PROBLEM STATEMENT: Recast every line of the listing below as a numbered list, leaving out any blank lines.

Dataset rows
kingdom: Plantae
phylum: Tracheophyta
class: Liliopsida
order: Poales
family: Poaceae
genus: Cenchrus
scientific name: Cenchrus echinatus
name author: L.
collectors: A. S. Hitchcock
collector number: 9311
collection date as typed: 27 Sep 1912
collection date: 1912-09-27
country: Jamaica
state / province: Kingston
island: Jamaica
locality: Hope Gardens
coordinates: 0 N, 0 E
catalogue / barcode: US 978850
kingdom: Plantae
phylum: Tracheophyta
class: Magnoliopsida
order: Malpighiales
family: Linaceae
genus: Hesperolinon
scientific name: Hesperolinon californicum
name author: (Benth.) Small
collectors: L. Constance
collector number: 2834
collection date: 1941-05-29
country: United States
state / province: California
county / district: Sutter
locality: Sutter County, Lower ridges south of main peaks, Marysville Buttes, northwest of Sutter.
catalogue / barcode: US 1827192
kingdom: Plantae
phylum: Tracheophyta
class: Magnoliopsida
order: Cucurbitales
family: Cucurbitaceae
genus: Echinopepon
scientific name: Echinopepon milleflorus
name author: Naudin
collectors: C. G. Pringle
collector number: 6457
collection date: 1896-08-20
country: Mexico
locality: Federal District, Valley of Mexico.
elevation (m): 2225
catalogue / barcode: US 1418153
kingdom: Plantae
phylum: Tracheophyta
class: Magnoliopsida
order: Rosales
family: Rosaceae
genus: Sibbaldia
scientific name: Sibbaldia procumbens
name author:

COMPLETE RESPONSE:
1. kingdom: Plantae
2. phylum: Tracheophyta
3. class: Liliopsida
4. order: Poales
5. family: Poaceae
6. genus: Cenchrus
7. scientific name: Cenchrus echinatus
8. name author: L.
9. collectors: A. S. Hitchcock
10. collector number: 9311
11. collection date as typed: 27 Sep 1912
12. collection date: 1912-09-27
13. country: Jamaica
14. state / province: Kingston
15. island: Jamaica
16. locality: Hope Gardens
17. coordinates: 0 N, 0 E
18. catalogue / barcode: US 978850
19. kingdom: Plantae
20. phylum: Tracheophyta
21. class: Magnoliopsida
22. order: Malpighiales
23. family: Linaceae
24. genus: Hesperolinon
25. scientific name: Hesperolinon californicum
26. name author: (Benth.) Small
27. collectors: L. Constance
28. collector number: 2834
29. collection date: 1941-05-29
30. country: United States
31. state / province: California
32. county / district: Sutter
33. locality: Sutter County, Lower ridges south of main peaks, Marysville Buttes, northwest of Sutter.
34. catalogue / barcode: US 1827192
35. kingdom: Plantae
36. phylum: Tracheophyta
37. class: Magnoliopsida
38. order: Cucurbitales
39. family: Cucurbitaceae
40. genus: Echinopepon
41. scientific name: Echinopepon milleflorus
42. name author: Naudin
43. collectors: C. G. Pringle
44. collector number: 6457
45. collection date: 1896-08-20
46. country: Mexico
47. locality: Federal District, Valley of Mexico.
48. elevation (m): 2225
49. catalogue / barcode: US 1418153
50. kingdom: Plantae
51. phylum: Tracheophyta
52. class: Magnoliopsida
53. order: Rosales
54. family: Rosaceae
55. genus: Sibbaldia
56. scientific name: Sibbaldia procumbens
57. name author:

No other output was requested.